(PROVIDED RECORDS begins)

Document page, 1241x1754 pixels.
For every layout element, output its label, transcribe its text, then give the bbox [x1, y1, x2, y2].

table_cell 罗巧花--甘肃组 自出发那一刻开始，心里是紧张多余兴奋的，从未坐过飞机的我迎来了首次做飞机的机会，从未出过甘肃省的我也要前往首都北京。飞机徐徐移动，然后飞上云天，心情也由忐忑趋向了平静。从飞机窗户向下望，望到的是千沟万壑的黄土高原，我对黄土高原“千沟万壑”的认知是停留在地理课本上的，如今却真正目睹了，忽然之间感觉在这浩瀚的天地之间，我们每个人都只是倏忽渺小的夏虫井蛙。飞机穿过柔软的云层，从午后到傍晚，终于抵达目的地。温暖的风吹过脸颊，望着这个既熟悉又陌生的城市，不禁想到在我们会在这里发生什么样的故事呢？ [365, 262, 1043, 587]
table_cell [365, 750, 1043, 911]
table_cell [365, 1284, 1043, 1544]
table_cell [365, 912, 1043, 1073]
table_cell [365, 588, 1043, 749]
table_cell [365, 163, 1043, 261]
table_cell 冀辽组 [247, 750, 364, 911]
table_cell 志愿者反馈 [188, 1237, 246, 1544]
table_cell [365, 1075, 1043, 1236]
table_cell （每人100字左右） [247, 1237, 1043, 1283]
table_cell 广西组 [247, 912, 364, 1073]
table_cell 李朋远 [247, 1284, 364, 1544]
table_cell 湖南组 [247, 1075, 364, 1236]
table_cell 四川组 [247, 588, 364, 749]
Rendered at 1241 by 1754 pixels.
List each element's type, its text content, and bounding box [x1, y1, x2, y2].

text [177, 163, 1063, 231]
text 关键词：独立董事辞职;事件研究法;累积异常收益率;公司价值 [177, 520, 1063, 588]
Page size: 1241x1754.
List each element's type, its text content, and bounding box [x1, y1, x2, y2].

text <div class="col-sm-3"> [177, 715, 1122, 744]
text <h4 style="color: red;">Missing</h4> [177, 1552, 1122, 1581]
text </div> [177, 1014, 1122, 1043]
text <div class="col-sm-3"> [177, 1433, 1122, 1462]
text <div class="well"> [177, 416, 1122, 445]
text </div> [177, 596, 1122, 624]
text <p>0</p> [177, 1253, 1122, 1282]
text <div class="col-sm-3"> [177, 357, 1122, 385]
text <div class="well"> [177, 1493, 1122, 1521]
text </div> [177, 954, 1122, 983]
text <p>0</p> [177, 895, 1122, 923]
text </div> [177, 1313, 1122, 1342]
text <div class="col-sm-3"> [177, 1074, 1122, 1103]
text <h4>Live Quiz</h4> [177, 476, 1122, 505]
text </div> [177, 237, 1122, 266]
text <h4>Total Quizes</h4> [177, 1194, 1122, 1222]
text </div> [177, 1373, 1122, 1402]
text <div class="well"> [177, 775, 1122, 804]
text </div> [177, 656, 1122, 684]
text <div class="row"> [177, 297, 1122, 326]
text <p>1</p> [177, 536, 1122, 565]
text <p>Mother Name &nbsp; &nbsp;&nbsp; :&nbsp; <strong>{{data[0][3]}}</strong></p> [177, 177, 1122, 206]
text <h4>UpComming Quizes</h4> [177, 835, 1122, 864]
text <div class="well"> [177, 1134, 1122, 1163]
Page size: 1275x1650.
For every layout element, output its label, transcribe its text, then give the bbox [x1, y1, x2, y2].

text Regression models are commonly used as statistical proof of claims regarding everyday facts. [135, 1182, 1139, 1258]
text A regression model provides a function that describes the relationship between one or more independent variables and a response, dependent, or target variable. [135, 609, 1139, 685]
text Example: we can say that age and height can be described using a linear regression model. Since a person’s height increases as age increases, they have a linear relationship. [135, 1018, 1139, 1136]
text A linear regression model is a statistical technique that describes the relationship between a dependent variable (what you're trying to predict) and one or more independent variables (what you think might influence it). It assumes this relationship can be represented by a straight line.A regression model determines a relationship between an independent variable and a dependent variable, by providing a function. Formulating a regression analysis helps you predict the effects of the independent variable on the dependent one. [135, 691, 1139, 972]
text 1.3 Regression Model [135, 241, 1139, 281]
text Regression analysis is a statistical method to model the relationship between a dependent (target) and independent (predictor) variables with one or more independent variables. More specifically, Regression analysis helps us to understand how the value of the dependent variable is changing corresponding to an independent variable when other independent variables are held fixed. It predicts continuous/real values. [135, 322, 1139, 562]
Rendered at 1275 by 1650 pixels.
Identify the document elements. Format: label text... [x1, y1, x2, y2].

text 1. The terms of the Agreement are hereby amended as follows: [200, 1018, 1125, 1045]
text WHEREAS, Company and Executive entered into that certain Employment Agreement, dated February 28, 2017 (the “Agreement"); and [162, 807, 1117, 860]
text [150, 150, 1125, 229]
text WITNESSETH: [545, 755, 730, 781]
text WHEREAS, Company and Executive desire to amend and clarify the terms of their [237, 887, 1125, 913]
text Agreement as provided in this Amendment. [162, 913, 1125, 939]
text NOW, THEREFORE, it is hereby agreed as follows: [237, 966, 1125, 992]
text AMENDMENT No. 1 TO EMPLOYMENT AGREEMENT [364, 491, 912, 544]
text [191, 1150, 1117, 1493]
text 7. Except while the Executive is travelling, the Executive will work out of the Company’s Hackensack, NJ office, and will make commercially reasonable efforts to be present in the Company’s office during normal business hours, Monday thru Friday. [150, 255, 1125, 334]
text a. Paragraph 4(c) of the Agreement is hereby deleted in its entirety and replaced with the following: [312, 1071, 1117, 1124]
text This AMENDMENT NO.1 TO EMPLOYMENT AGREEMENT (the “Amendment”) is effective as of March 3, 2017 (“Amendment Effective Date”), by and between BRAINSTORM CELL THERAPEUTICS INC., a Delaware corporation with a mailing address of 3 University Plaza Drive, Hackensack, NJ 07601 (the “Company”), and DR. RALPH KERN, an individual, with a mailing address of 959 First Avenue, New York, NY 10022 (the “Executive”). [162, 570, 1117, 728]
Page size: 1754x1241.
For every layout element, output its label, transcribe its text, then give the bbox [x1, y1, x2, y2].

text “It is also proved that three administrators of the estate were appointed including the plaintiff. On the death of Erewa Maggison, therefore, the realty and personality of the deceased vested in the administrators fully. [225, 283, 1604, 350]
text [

(PROVIDED RECORDS ends)

_WHAT TO WORK ON_. Output only the lines from the one that contains "text [191, 1150, 1117, 1493]" through the final line of the records, exactly as given.

_SOLUTION TO THIS TASK_.
text [191, 1150, 1117, 1493]
text 7. Except while the Executive is travelling, the Executive will work out of the Company’s Hackensack, NJ office, and will make commercially reasonable efforts to be present in the Company’s office during normal business hours, Monday thru Friday. [150, 255, 1125, 334]
text a. Paragraph 4(c) of the Agreement is hereby deleted in its entirety and replaced with the following: [312, 1071, 1117, 1124]
text This AMENDMENT NO.1 TO EMPLOYMENT AGREEMENT (the “Amendment”) is effective as of March 3, 2017 (“Amendment Effective Date”), by and between BRAINSTORM CELL THERAPEUTICS INC., a Delaware corporation with a mailing address of 3 University Plaza Drive, Hackensack, NJ 07601 (the “Company”), and DR. RALPH KERN, an individual, with a mailing address of 959 First Avenue, New York, NY 10022 (the “Executive”). [162, 570, 1117, 728]
Page size: 1754x1241.
For every layout element, output its label, transcribe its text, then give the bbox [x1, y1, x2, y2].

text “It is also proved that three administrators of the estate were appointed including the plaintiff. On the death of Erewa Maggison, therefore, the realty and personality of the deceased vested in the administrators fully. [225, 283, 1604, 350]
text [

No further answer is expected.